My bra is trying to kill me.
I know this for a fact because before I put the bra on, I was fine, But after I wore it for ten hours, I thought I was going to die.
I’d heard about these renegade bras before in the news. Bras that suddenly, inexplicably stop caring. It’s like something out of a bad B movie, “When Bras Go Bad.” One day they are very supportive and the next, they just turn on you.
For me it started with the wash. At first I handwashed my bras, but eventually I got tired of the extra work and got a mesh lingeree bag to throw in the washing machine. Everything seemed to work fine, everyone seemed happy, and the bras held their shape nicely.
But then one day I took the bag out of the wash and failed to notice a jail break. The underwire in one of the bras had popped out of the fabric and was poking out dangerously on one side. It was a bra-tastrophe waiting to happen.
It came while I was making dinner. I bent over to lift the roast out of the oven and I felt a sudden, sharp pain in my chest.
“OH! I’ve been STABBED!” I yelled, clutching my right breast.
“Oh jeez, mom,” said my son, shielding his eyes. “Can you not hold yourself there?”
I glared at him. Here I’d been accosted by my bra and he was worried that I was being inappropriate with myself.
“My brattacked me,” I announced. “I think I have a puncture wound.” I lifted my collar and peered down my shirt.
“And this would be the part where the son leaves the room,” my sympathetic son said as he left the room.
My husband walked over and looked down my shirt.
“This is not a peep show,” I said. “I’m mortally wounded.”
“I think my underwire busted out of the bra and stabbed me,” I proposed.
“Why would it do that?” he wondered.
“I dunno. Sometimes bras just turn on you,” I said as I stuffed some tissues down my shirt to stop the bleeding.
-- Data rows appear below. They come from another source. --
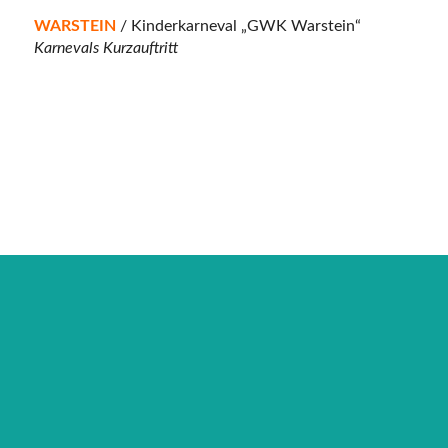
WARSTEIN
/ Kinderkarneval „GWK Warstein“
Karnevals Kurzauftritt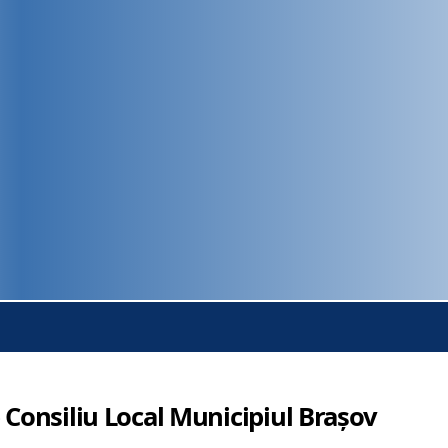
 Consiliu Local Municipiul Brașov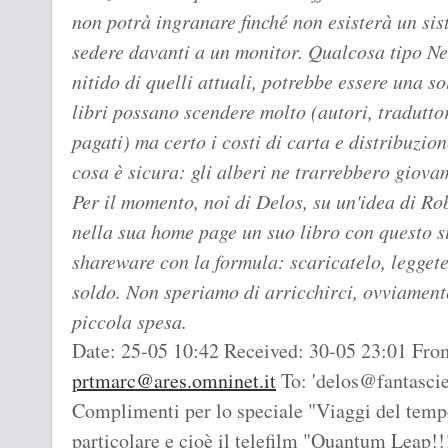
non potrà ingranare finché non esisterà un sis
sedere davanti a un monitor. Qualcosa tipo N
nitido di quelli attuali, potrebbe essere una s
libri possano scendere molto (autori, tradutt
pagati) ma certo i costi di carta e distribuzio
cosa è sicura: gli alberi ne trarrebbero giova
Per il momento, noi di Delos, su un'idea di R
nella sua home page un suo libro con questo 
shareware con la formula: scaricatelo, leggete
soldo. Non speriamo di arricchirci, ovviament
piccola spesa.
Date: 25-05 10:42 Received: 30-05 23:01 Fro
prtmarc@ares.omninet.it
To: 'delos@fantasci
Complimenti per lo speciale "Viaggi del temp
particolare e cioè il telefilm "Quantum Leap!!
This bra and I had been together a long time
and suddenly it had become my enemy.
In all honestly, it wasn’t a major injury. The underwire had barely broken the skin. I was really more offended than wounded. This bra and I had been together a long time and suddenly it had become my enemy. I wasn’t sure what the shelf life was on bras, but I suspected time had run out on mine and it was letting me know in no uncertain terms that it was ready to retire. I wondered if this was a problem unique to me or if other women experienced something similar. Was this a universal issue for underwire-wearers? Did even superheroes like Wonder Woman go though this? I suspected not. Her bras were probably made of titanium.
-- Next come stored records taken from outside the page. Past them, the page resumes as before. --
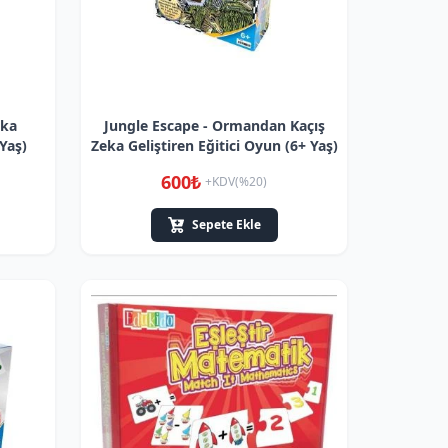
eka
Jungle Escape - Ormandan Kaçış
 Yaş)
Zeka Geliştiren Eğitici Oyun (6+ Yaş)
600₺
+KDV(%20)
Sepete Ekle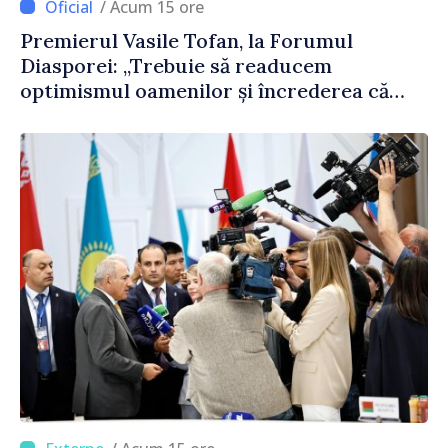
/ Acum 15 ore
Premierul Vasile Tofan, la Forumul
Diasporei: „Trebuie să readucem
optimismul oamenilor și încrederea că
Republica Moldova merge în direcția
corectă”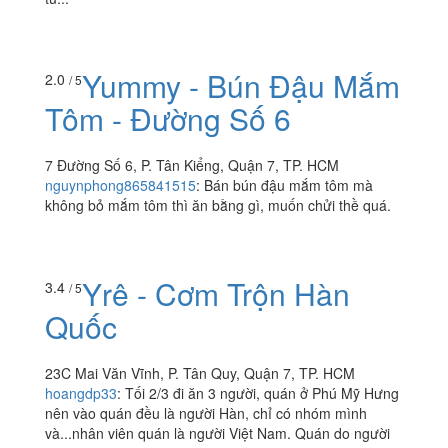
7 Đường Số 6, P. Tân Kiểng, Quận 7, TP. HCM
jed.lehoang
:
Chưa bao giờ ăn con gà muối ớt dở như
thế này. Đặt giao hàng qua gofood, lúc cầm hộp gà lên
cũng có nóng đó mà như được hâm lại vì có mùi như để
tủ...
Yummy - Bún Đậu Mắm
2.0
/ 5
Tôm - Đường Số 6
7 Đường Số 6, P. Tân Kiểng, Quận 7, TP. HCM
nguynphong865841515
:
Bán bún đậu mắm tôm mà
không bỏ mắm tôm thì ăn bằng gì, muốn chửi thề quá.
Yrê - Cơm Trộn Hàn
3.4
/ 5
Quốc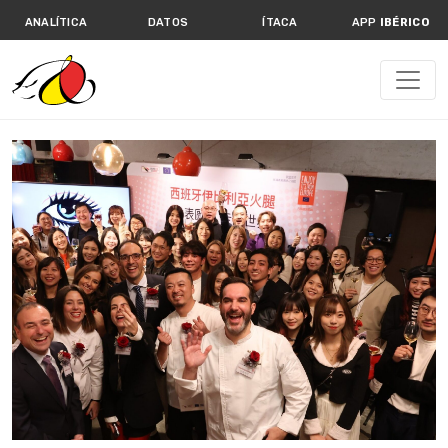
ANALÍTICA
DATOS
ÍTACA
APP
IBÉRICO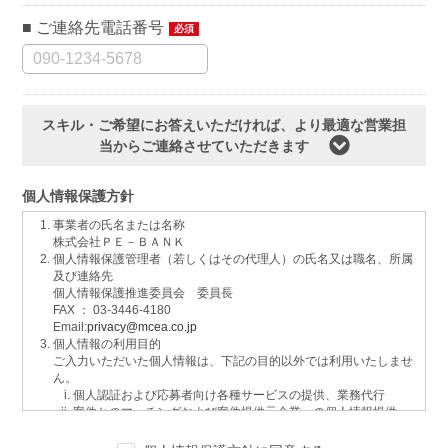
ご連絡先電話番号
必須
スキル・ご希望にお答えいただければ、より最適な営業担
当からご連絡させていただきます
個人情報保護方針
事業者の氏名または名称
株式会社ＰＥ－ＢＡＮＫ
個人情報保護管理者（若しくはその代理人）の氏名又は職名、所属
及び連絡先
個人情報保護推進委員会 委員長
FAX ： 03-3446-4180
Email:
privacy@mcea.co.jp
個人情報の利用目的
ご入力いただいた個人情報は、下記の目的以外では利用いたしませ
ん。
個人認証および応募者向け各種サービスの提供、業務代行
案件とのマッチングおよび案件提供元企業への個人情報提供
イベントおよび各種お知らせ等の情報配信
サービスに関するご意見、お問い合わせへの回答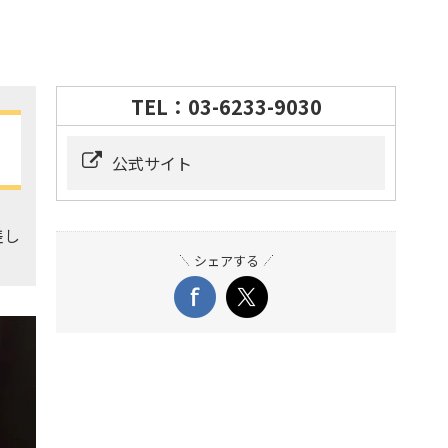
TEL：03-6233-9030
公式サイト
差し
シェアする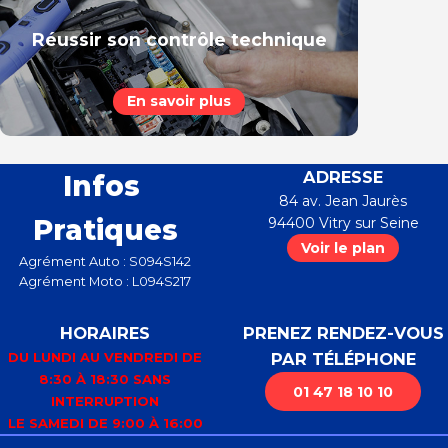
Réussir son contrôle technique
En savoir plus
ADRESSE
Infos
84 av. Jean Jaurès
Pratiques
94400
Vitry sur Seine
Voir le plan
Agrément Auto : S094S142
Agrément Moto : L094S217
HORAIRES
PRENEZ RENDEZ-VOUS
DU LUNDI AU VENDREDI DE
PAR TÉLÉPHONE
8:30 À 18:30 SANS
01 47 18 10 10
INTERRUPTION
LE SAMEDI DE 9:00 À 16:00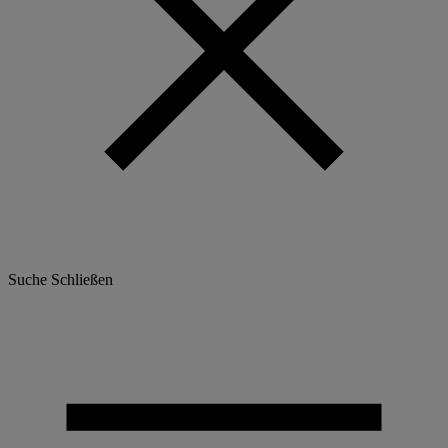
Suche
Schließen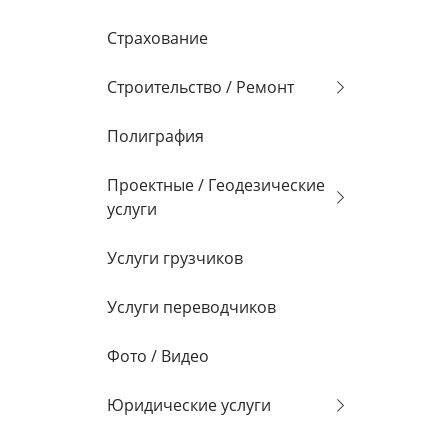
Страхование
Строительство / Ремонт
Полиграфия
Проектные / Геодезические
услуги
Услуги грузчиков
Услуги переводчиков
Фото / Видео
Юридические услуги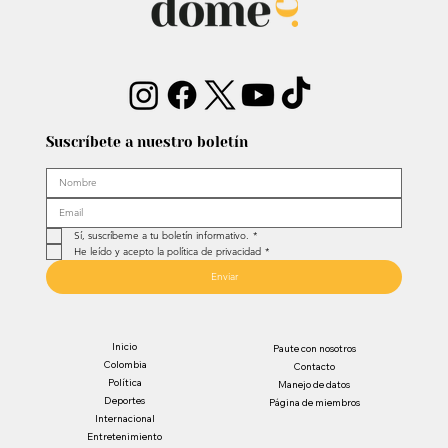
Suscríbete a nuestro boletín
Sí, suscríbeme a tu boletín informativo.
*
He leído y acepto la política de privacidad
*
Enviar
Inicio
Paute con nosotros
Colombia
Contacto
Política
Manejo de datos
Deportes
Página de miembros
Internacional
Entretenimiento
I had tried at one point to go wireless, but my body scoffed at the idea of being held up by mere elastic material. Then there were the mammoth ones that were made for my size, but they were so huge, it looked like I was wearing body armor under my clothes. I thought that if someone challenged me to a joust while I was wearing one of these things, I could jet stabbed and not feel a thing.
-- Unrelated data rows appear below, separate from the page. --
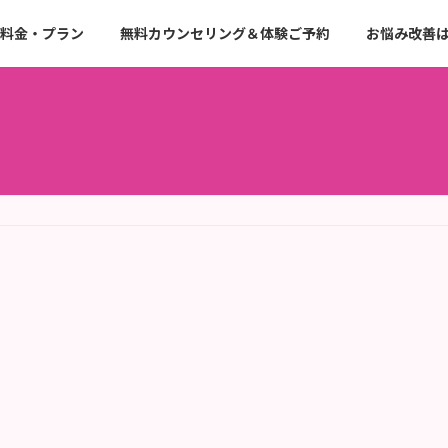
料金・プラン
無料カウンセリング＆体験ご予約
お悩み改善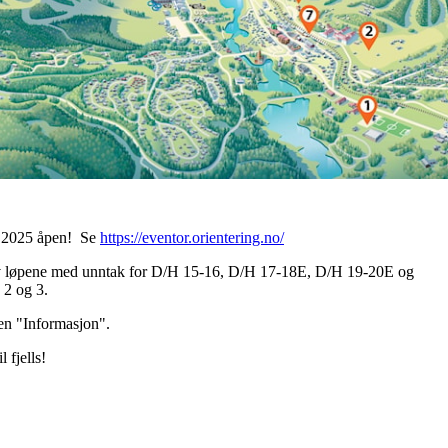
en 2025 åpen! Se
https://eventor.orientering.no/
 av løpene med unntak for D/H 15-16, D/H 17-18E, D/H 19-20E og
 2 og 3.
nen "Informasjon".
 fjells!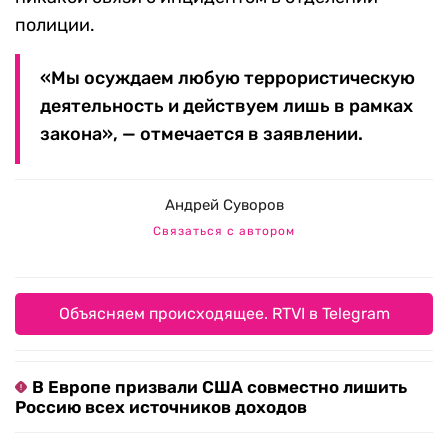
полиции.
«Мы осуждаем любую террористическую
деятельность и действуем лишь в рамках
закона», — отмечается в заявлении.
Андрей Суворов
Связаться с автором
Объясняем происходящее. RTVI в Telegram
В Европе призвали США совместно лишить
Россию всех источников доходов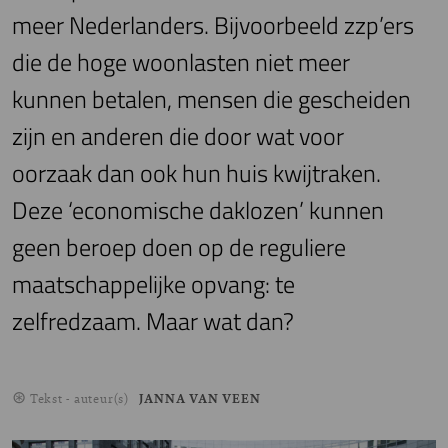
meer Nederlanders. Bijvoorbeeld zzp’ers
die de hoge woonlasten niet meer
kunnen betalen, mensen die gescheiden
zijn en anderen die door wat voor
oorzaak dan ook hun huis kwijtraken.
Deze ‘economische daklozen’ kunnen
geen beroep doen op de reguliere
maatschappelijke opvang: te
zelfredzaam. Maar wat dan?
Tekst - auteur(s)
JANNA VAN VEEN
“You could sew the underwire back into the bra,” suggested my husband.
I shook my head. “I’m not sure, but I think this bra no longer wants to support me,” I said sadly.
“All good things must come to an end,” agreed my husband.
I nodded and went to finish removing the roast from the oven. But as I bent over, I could feel my jeans take a dive and I knew, without a doubt, that I had just mooned my husband.
I quickly yanked my jeans up and turned to my husband.
He snickered. “I think your underwear is trying to tell you something, too.”